When I got married, I saw pest and rodent removal as a huge perk in this union. (Mice terrify me almost as much as birds, due to an even more unfortunate choice of apartment rentals following college. And aren’t birds really just rodents with wings?) Never again would I have to deal with beady-eyed, pointy-snouted creatures that get stuck in glue traps or have the gall to poke their heads out from beneath random pieces of furniture. So of course, I expected my husband to take care of this situation (after all, I signed the puke clause in this contract.) He bravely grabbed the kitchen broom and marched toward his destiny.

Twenty minutes later, we were both exhausted and frustrated, but the bird actually looked like he might be settling in for the night. He chose three favorite landing spots throughout the room and took flight each time he was prodded with the broom, landing in a virtual Bermuda Triangle. Try as we might, we couldn’t get him to head toward the exit. All the while, our four-year-old gleefully watched from a crack in his bedroom door, despite being told to shut said door and get back in bed. (I’m guessing he may have picked up a few choice words and phrases to share on the preschool playground this week.)

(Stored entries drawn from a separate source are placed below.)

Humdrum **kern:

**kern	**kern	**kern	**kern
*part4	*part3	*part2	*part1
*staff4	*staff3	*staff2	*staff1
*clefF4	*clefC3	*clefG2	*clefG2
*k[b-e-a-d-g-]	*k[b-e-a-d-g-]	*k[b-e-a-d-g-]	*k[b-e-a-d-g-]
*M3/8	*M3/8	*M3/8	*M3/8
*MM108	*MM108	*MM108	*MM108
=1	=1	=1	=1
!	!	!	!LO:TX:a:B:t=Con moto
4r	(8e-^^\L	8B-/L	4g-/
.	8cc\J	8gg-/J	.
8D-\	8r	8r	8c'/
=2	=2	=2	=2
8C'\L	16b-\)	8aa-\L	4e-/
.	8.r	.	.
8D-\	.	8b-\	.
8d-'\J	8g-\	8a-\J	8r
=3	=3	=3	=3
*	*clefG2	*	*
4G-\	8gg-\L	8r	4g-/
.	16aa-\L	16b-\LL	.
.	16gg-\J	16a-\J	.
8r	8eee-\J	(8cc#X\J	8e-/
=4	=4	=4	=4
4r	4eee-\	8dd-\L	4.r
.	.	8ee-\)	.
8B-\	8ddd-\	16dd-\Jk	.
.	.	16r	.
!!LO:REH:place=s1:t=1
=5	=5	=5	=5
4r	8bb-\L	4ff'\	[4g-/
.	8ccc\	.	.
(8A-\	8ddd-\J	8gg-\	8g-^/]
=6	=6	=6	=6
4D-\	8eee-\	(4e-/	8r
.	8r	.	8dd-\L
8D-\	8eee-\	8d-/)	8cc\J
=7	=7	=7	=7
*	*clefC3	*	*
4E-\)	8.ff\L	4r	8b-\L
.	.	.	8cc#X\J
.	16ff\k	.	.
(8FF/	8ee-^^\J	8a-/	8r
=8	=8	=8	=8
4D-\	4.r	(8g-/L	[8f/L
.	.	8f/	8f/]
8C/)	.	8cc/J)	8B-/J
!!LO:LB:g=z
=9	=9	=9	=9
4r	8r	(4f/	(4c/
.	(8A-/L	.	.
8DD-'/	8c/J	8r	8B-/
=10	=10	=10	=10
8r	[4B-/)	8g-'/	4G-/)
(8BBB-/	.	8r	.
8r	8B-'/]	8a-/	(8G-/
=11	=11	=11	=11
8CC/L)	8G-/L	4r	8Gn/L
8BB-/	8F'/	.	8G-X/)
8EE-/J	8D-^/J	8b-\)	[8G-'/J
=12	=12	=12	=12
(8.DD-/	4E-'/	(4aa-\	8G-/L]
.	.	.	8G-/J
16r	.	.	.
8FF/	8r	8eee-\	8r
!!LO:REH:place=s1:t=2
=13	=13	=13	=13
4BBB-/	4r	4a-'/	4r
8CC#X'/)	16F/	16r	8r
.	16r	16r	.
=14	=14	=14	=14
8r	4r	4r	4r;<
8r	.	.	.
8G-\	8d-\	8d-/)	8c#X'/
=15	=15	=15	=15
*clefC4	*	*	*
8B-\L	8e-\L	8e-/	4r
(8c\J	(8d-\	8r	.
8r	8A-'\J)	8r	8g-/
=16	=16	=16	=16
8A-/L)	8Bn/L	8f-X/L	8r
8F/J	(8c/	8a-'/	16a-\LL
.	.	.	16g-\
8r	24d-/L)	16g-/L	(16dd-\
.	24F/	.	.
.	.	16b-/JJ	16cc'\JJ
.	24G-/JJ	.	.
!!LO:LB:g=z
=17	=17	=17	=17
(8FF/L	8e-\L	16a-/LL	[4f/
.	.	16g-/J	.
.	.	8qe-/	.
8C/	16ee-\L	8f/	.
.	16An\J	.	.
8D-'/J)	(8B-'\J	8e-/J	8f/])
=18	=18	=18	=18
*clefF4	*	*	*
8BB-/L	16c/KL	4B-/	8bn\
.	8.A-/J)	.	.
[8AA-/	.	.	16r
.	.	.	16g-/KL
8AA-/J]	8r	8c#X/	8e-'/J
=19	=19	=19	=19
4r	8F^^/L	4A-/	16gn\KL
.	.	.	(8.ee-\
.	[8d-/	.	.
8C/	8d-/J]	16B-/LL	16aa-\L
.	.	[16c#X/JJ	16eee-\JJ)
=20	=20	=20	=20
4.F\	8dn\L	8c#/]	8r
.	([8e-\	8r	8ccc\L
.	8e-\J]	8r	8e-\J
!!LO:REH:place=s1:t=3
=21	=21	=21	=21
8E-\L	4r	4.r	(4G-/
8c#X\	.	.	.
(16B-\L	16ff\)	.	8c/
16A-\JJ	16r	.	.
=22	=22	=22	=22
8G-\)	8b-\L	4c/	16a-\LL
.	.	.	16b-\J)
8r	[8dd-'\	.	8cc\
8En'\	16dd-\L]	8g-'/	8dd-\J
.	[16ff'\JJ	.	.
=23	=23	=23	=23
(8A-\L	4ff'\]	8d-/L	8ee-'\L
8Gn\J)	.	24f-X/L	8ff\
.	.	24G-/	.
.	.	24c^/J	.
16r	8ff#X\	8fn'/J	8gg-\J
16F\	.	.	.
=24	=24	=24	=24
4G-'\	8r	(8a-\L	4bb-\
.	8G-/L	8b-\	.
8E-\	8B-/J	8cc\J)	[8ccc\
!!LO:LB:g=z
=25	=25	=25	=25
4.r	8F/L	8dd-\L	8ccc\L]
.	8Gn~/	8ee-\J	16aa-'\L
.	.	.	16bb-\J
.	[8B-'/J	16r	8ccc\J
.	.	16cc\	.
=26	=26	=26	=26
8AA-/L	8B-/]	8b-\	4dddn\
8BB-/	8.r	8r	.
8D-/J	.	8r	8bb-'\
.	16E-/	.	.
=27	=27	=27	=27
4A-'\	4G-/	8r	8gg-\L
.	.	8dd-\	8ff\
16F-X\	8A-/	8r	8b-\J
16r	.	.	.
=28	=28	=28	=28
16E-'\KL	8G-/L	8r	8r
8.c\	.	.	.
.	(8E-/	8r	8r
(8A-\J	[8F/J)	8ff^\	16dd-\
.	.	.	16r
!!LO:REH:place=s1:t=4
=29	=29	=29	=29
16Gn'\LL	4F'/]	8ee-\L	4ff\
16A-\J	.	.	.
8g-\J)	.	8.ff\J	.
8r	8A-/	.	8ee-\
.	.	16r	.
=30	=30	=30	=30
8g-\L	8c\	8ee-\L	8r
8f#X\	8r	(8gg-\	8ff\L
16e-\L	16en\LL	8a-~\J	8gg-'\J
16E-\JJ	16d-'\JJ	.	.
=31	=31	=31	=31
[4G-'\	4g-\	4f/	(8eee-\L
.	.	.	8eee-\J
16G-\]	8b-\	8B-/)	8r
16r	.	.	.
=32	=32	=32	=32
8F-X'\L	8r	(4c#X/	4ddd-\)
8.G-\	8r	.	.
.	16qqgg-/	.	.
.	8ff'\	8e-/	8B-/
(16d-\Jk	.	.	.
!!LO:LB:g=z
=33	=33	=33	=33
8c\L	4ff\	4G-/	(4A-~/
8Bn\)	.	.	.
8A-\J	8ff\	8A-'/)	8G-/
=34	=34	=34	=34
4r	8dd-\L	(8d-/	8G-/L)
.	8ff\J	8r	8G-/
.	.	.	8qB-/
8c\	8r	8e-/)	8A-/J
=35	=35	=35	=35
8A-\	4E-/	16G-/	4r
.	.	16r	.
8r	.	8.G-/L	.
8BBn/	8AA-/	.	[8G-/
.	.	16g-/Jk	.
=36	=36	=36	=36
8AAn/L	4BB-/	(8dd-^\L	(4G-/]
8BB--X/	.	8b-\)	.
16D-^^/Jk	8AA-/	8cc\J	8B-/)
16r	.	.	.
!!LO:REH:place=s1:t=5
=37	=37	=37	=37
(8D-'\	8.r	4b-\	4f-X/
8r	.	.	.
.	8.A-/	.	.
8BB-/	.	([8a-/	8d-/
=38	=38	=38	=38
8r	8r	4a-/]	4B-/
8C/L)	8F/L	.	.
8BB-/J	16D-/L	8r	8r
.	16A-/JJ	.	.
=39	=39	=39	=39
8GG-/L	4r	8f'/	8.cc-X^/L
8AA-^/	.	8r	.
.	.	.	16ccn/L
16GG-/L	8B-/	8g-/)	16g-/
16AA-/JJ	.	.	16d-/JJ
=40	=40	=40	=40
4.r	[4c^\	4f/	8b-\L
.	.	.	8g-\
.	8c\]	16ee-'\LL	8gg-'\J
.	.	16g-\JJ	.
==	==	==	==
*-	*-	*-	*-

We didn’t want to hurt the bird (I’m a pacifist), but we were getting desperate. J left the room and returned with a green and yellow insect net that came with R’s bug catching kit. I hid behind the sheet, not wanting to witness whatever might come next. I heard a THWACK and a cheer, which was followed by a groan. The bird had briefly flown outside, only to turn around and resume the game he was playing with the stupid humans. Finally, we opened the door leading to the garage, and he found his way out.

We were left to survey the carnage. There were feathers and bird poop everywhere. I spent the next hour cleaning and sanitizing the counters and floor. When I went out to the garage to shut the door before I went to bed, the bird was sitting on top of the folding door, watching me with his smug, beady little eyes.

I see a trip to the screen door department at Home Depot in our very near future.